_Your task_
From the listing below, reproduce word for word the part that opens with the line containing "this component and" and closes with the line containing "module for this component. There"; reproduce nothing else.

:::::

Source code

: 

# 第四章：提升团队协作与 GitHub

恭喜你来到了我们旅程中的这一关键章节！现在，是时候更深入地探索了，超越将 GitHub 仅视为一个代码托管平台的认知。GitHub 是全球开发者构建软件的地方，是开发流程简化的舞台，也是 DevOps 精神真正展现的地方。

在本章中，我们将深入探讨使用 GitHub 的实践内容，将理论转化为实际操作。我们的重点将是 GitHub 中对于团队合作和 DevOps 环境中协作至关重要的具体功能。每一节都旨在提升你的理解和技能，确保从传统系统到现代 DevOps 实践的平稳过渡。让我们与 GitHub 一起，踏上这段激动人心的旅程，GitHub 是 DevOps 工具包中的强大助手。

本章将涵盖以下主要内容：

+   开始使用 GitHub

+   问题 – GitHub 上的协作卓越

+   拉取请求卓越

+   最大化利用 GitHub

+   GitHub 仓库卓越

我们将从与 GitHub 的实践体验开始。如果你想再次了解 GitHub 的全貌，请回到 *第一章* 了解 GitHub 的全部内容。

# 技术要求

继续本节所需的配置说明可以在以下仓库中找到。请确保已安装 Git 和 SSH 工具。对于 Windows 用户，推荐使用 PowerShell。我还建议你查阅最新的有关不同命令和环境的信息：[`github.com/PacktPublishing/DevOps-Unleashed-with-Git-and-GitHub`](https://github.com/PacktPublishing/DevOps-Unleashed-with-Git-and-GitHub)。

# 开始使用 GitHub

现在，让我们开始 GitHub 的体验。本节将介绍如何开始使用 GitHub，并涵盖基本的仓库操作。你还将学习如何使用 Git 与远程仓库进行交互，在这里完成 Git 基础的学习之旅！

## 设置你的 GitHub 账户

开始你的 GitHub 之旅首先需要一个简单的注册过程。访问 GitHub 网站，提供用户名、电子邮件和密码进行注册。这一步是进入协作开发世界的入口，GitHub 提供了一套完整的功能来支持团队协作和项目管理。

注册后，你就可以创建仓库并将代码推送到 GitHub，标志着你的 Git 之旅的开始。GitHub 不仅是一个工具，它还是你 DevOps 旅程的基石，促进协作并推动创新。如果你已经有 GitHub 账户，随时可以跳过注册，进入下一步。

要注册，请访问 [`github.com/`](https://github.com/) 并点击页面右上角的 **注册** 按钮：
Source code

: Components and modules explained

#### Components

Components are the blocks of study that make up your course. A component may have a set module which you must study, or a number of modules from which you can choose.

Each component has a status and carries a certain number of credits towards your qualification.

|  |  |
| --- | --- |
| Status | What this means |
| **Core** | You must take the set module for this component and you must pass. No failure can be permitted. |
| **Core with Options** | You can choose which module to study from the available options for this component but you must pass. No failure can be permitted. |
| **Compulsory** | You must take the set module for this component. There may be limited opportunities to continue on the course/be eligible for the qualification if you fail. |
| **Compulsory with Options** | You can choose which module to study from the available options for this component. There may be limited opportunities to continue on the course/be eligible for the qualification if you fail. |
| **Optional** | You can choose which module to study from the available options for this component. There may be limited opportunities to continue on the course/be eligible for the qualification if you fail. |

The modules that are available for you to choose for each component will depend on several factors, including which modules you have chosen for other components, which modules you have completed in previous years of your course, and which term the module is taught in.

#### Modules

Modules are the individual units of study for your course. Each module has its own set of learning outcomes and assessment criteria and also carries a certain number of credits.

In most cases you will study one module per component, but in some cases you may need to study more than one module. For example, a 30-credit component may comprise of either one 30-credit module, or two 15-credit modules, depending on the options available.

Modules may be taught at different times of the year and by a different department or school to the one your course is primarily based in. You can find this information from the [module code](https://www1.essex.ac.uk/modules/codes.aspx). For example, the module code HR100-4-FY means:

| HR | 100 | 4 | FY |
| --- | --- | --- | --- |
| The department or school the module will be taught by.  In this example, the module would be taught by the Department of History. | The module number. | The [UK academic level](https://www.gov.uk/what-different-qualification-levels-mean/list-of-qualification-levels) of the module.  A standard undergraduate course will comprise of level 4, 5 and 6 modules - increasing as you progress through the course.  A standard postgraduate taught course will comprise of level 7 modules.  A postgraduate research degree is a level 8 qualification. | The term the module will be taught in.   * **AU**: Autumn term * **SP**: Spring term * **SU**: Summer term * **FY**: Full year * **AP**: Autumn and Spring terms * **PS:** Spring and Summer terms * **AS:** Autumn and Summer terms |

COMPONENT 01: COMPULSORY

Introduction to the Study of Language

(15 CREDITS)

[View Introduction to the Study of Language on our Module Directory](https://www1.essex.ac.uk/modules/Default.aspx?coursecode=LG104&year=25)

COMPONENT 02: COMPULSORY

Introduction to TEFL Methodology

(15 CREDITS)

:::::

_Answer space_
| **Core** | You must take the set module for this component and you must pass. No failure can be permitted. |
| **Core with Options** | You can choose which module to study from the available options for this component but you must pass. No failure can be permitted. |
| **Compulsory** | You must take the set module for this component. There may be limited opportunities to continue on the course/be eligible for the qualification if you fail. |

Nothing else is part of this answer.